Collected data:
──────

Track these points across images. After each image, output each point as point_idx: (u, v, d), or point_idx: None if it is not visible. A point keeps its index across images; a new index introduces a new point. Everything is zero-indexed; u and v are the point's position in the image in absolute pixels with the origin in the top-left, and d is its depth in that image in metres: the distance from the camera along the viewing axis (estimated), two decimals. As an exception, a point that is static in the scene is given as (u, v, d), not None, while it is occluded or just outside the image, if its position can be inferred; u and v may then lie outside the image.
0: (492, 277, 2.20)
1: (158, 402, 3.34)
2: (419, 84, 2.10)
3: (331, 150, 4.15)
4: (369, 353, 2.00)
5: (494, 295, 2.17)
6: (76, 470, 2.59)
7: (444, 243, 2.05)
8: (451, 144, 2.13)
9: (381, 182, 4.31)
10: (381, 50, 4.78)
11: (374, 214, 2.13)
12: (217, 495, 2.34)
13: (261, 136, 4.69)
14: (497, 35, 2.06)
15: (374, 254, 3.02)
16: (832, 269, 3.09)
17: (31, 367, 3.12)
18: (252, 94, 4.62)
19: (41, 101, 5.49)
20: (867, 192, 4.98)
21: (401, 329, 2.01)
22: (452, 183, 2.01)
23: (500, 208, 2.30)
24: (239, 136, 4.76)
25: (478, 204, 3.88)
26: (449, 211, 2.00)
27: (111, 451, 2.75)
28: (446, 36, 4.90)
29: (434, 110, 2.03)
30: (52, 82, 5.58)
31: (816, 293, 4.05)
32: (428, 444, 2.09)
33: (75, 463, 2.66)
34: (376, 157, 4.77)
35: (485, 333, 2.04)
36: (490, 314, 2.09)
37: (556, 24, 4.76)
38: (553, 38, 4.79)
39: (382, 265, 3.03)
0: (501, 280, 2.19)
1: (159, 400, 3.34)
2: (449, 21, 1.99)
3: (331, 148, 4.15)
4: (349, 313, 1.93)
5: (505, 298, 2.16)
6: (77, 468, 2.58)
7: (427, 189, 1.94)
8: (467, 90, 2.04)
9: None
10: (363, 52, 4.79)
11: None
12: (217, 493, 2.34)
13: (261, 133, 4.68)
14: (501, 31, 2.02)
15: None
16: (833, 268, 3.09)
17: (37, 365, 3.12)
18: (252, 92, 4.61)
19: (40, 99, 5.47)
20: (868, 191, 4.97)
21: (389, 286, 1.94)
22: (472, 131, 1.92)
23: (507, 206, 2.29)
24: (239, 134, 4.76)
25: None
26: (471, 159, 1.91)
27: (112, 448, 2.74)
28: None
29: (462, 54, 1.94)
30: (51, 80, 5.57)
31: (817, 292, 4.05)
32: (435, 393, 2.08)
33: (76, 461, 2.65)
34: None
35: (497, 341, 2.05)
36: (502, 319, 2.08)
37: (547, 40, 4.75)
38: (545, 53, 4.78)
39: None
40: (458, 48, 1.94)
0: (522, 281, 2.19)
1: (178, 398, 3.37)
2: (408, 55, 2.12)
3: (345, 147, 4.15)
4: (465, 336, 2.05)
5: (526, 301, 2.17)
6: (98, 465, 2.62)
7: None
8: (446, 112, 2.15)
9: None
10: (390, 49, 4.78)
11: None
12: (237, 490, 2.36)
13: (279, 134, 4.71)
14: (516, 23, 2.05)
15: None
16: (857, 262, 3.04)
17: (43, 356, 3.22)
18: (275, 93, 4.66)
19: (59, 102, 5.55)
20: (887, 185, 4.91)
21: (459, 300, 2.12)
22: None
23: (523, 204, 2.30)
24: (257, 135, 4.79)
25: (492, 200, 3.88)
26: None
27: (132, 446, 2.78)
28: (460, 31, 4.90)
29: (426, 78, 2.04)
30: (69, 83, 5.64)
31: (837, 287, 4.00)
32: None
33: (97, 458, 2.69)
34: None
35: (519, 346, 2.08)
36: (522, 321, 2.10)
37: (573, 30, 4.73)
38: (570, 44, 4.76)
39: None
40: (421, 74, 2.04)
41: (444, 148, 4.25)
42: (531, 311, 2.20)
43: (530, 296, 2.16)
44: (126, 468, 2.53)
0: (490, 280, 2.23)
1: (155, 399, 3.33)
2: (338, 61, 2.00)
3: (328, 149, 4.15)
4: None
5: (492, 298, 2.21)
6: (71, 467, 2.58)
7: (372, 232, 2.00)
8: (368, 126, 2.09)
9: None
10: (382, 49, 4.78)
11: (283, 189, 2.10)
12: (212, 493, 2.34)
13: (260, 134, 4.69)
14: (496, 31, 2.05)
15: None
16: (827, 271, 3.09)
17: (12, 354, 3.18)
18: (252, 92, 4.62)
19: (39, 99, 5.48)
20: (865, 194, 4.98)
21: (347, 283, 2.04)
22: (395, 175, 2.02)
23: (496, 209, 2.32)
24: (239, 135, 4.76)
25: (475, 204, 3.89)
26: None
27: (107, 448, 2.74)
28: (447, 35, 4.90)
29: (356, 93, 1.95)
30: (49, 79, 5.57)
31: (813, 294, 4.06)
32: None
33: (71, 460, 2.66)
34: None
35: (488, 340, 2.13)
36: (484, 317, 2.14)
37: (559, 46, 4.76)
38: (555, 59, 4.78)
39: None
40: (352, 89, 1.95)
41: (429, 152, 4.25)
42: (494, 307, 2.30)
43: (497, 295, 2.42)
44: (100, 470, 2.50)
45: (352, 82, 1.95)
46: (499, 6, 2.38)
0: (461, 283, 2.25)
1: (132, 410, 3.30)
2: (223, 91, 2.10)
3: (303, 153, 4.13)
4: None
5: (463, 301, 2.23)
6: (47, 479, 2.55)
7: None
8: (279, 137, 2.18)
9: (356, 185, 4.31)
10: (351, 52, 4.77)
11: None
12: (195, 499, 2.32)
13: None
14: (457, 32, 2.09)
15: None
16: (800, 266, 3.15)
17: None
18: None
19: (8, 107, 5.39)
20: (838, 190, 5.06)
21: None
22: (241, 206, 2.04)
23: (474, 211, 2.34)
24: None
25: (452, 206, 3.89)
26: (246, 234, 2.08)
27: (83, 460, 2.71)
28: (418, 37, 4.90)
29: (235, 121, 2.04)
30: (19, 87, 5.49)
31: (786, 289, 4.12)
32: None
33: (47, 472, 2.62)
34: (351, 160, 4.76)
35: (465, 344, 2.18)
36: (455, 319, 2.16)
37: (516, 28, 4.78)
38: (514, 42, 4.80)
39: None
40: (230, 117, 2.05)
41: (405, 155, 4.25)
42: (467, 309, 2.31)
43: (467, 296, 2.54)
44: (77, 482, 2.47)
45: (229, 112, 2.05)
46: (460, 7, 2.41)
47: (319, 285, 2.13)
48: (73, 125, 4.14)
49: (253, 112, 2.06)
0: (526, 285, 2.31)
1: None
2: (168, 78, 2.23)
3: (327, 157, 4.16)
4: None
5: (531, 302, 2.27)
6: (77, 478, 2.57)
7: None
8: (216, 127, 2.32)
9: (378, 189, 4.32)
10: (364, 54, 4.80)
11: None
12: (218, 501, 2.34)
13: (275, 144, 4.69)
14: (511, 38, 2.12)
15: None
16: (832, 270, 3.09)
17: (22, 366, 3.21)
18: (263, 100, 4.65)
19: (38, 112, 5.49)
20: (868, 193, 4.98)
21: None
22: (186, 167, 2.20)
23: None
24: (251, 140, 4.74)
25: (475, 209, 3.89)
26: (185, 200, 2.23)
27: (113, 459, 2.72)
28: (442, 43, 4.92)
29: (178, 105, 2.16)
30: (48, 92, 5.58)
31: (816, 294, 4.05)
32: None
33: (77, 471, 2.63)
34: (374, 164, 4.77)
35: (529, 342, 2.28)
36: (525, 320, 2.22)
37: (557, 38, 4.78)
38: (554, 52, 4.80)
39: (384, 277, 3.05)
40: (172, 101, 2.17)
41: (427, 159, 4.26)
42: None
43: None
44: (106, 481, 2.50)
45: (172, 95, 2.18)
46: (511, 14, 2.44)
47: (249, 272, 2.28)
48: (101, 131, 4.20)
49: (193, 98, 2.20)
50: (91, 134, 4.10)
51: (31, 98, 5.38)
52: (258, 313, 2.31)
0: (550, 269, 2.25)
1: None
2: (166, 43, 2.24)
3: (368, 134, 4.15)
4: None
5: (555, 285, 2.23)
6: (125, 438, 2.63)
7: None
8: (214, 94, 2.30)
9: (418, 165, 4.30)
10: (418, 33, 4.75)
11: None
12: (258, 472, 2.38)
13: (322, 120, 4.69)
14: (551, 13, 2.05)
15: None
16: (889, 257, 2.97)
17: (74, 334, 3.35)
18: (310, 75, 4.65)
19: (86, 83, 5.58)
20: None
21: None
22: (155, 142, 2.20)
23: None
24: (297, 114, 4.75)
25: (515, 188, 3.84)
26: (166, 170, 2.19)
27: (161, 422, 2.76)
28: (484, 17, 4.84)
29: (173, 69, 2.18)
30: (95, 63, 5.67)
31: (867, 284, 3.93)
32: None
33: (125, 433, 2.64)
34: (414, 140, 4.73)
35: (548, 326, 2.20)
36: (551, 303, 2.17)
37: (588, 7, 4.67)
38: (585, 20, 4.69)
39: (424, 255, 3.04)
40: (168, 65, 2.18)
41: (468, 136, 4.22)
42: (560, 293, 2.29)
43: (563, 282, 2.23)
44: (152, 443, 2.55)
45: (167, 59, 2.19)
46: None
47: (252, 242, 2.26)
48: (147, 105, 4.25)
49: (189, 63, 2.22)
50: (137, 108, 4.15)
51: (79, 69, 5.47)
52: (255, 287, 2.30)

──────

_Your goal_. The answer should consist solely of the lines from the first line above through the one with "38: (553, 38, 4.79)", both included, repeated exactly.

_Written solution_.
Track these points across images. After each image, output each point as point_idx: (u, v, d), or point_idx: None if it is not visible. A point keeps its index across images; a new index introduces a new point. Everything is zero-indexed; u and v are the point's position in the image in absolute pixels with the origin in the top-left, and d is its depth in that image in metres: the distance from the camera along the viewing axis (estimated), two decimals. As an exception, a point that is static in the scene is given as (u, v, d), not None, while it is occluded or just outside the image, if its position can be inferred; u and v may then lie outside the image.
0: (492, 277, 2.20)
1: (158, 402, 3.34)
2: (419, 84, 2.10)
3: (331, 150, 4.15)
4: (369, 353, 2.00)
5: (494, 295, 2.17)
6: (76, 470, 2.59)
7: (444, 243, 2.05)
8: (451, 144, 2.13)
9: (381, 182, 4.31)
10: (381, 50, 4.78)
11: (374, 214, 2.13)
12: (217, 495, 2.34)
13: (261, 136, 4.69)
14: (497, 35, 2.06)
15: (374, 254, 3.02)
16: (832, 269, 3.09)
17: (31, 367, 3.12)
18: (252, 94, 4.62)
19: (41, 101, 5.49)
20: (867, 192, 4.98)
21: (401, 329, 2.01)
22: (452, 183, 2.01)
23: (500, 208, 2.30)
24: (239, 136, 4.76)
25: (478, 204, 3.88)
26: (449, 211, 2.00)
27: (111, 451, 2.75)
28: (446, 36, 4.90)
29: (434, 110, 2.03)
30: (52, 82, 5.58)
31: (816, 293, 4.05)
32: (428, 444, 2.09)
33: (75, 463, 2.66)
34: (376, 157, 4.77)
35: (485, 333, 2.04)
36: (490, 314, 2.09)
37: (556, 24, 4.76)
38: (553, 38, 4.79)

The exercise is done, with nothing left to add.